## [EXERCISES TO COMPLETE]
• a. In the forum thread on dog behavior, what did Baillif's lab do when snapping loose chihuahuas charged it?
• b. Write out the stretch of the forum thread from "This scenario is" through "(Jun 26, 2013)".

## [SOURCE TEXT]
"""

This scenario is exactly why I want Hunter well socialized with other dogs large and small. I do not allow him to bark at other dogs or give them "that look." His job is not animal control officer. I cannot control his reaction to cats. I will correct him for barking at one, but any face to face meeting would occure on Hunter's home turf and is the result of a cat owner that cares little about his pet.


----------



## Baillif (Jun 26, 2013)

I'm not sure about the actual turn of events in the OPs case as I was not there but this kind of thing could easily happen with dogs that are not normally dog aggressive or even really dog aggressive. I've seen a trainer with malinois that were ring trained and off leash you could trust that malinois would not go after a dog even if it was fairly nearby and the dog was going after a decoy and ramped up.

If a dog ran up in his face though, especially if it did it aggressively, god help it. There are plenty of dickheaded little dogs out there that do crap that people wouldn't let fly with a larger dog. I've had a lab that is not dog aggressive get charged by snapping loose chihuahuas and totally ignore them, and I've seen him pin small dogs for charging him in my yard. 

I guess what I'm trying to say is I don't fault a dog for taking defensive actions, and if it bit another dog out of defense that's one thing, but if you've got a dog that goes on offense or lunges or who's first thought is to maul on a face to face, then yeah you have a problem and might want to consider muzzling in situations where the dog can encounter that kind of situation.


----------



## Hunter's Dad (Nov 12, 2013)

Baillif said:


> I'm not sure about the actual turn of events in the OPs case as I was not there but this kind of thing could easily happen with dogs that are not normally dog aggressive or even really dog aggressive. I've seen a trainer with malinois that were ring trained and off leash you could trust that malinois would not go after a dog even if it was fairly nearby and the dog was going after a decoy and ramped up.
> 
> If a dog ran up in his face though, especially if it did it aggressively, god help it. There are plenty of dickheaded little dogs out there that do crap that people wouldn't let fly with a larger dog. I've had a lab that is not dog aggressive get charged by snapping loose chihuahuas and totally ignore them, and I've seen him pin small dogs for charging him in my yard.
> 
> I guess what I'm trying to say is I don't fault a dog for taking defensive actions, and if it bit another dog out of defense that's one thing, but if you've got a dog that goes on offense or lunges or who's first thought is to maul on a face to face, then yeah you have a problem and might want to consider muzzling in situations where the dog can encounter that kind of situation.


Great points


----------



## doggiedad (Dec 2, 2007)

maybe more socializing and training could have prevented it???
if you have a reactive dog maybe a muzzle could have prevented it???

"""

[Dataset entries]
"""

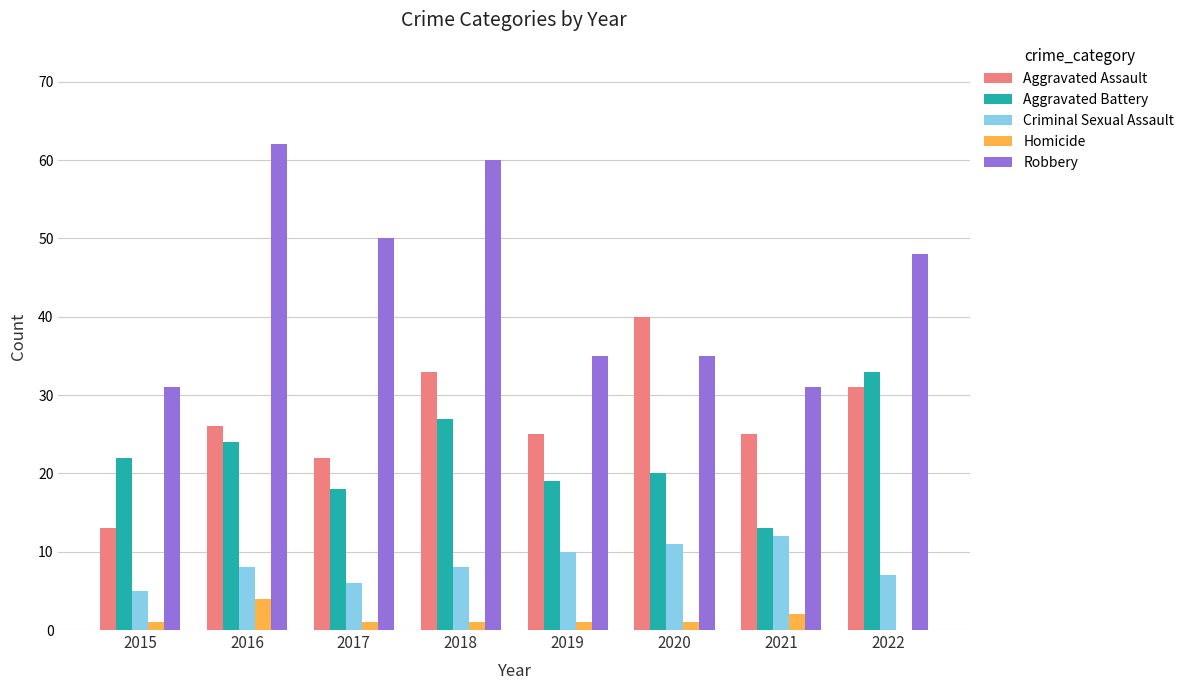

What is the total value across all series at 2016?

124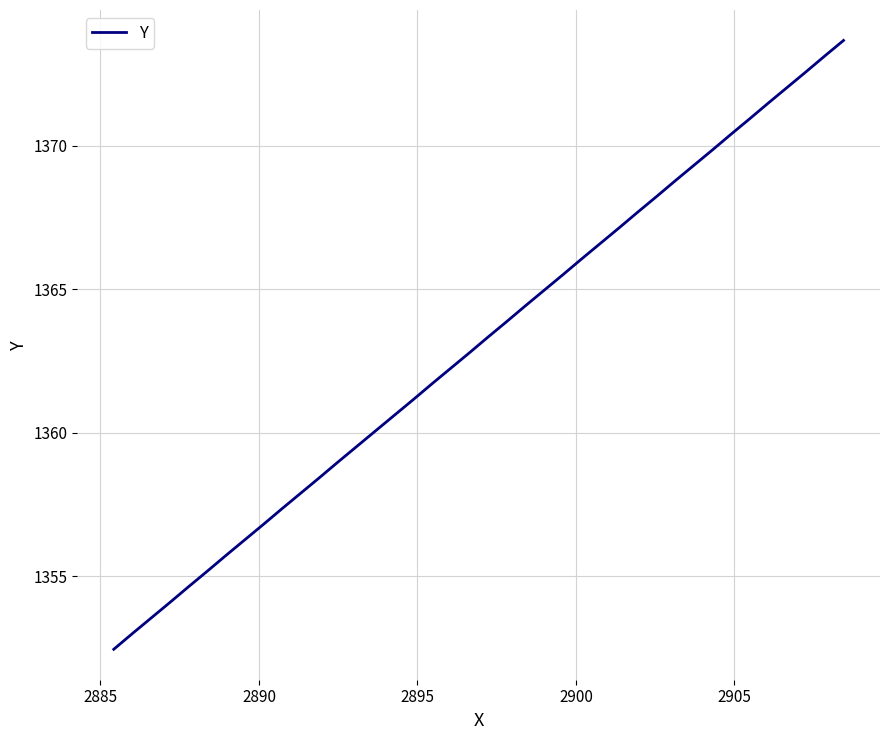

What is the greatest value displayed?

1373.7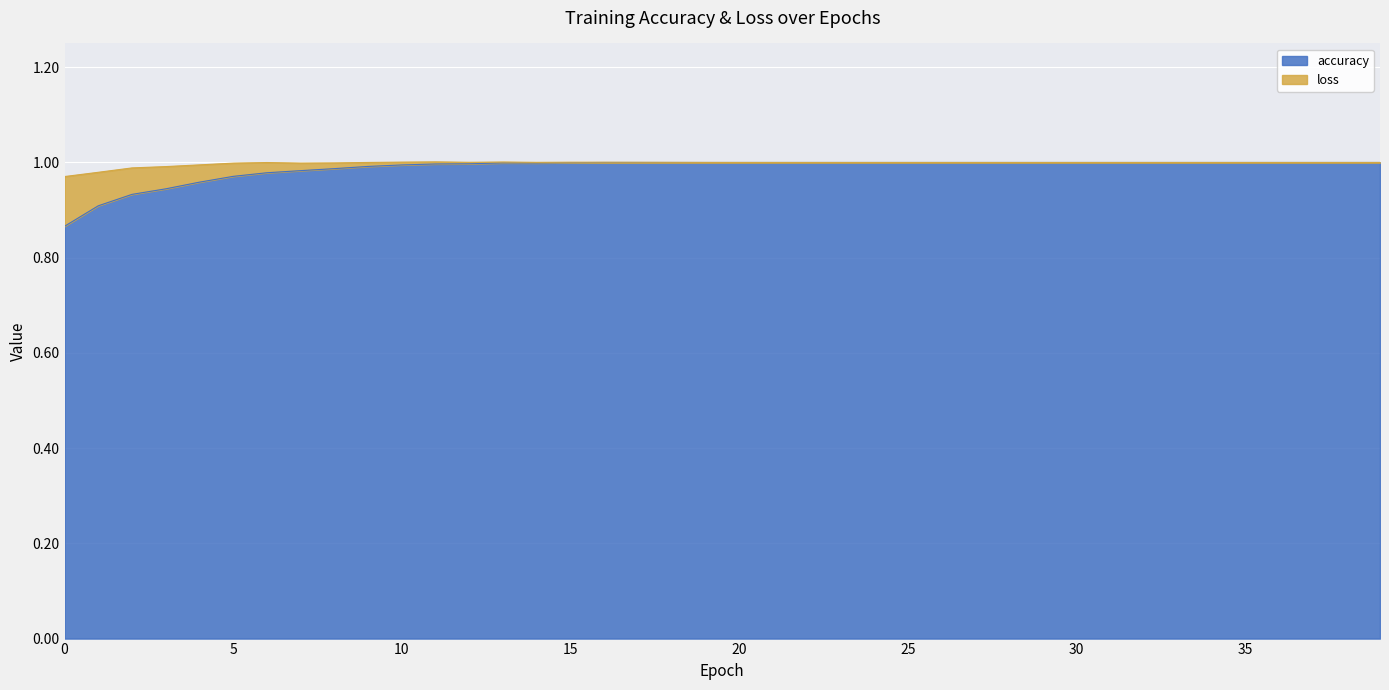

How many points are lower than both their immediate neighbors (excluding endpoints)?

1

"""

## [ANSWER SECTION]
• a. It totally ignored them.

• b.
This scenario is exactly why I want Hunter well socialized with other dogs large and small. I do not allow him to bark at other dogs or give them "that look." His job is not animal control officer. I cannot control his reaction to cats. I will correct him for barking at one, but any face to face meeting would occure on Hunter's home turf and is the result of a cat owner that cares little about his pet.


----------



## Baillif (Jun 26, 2013)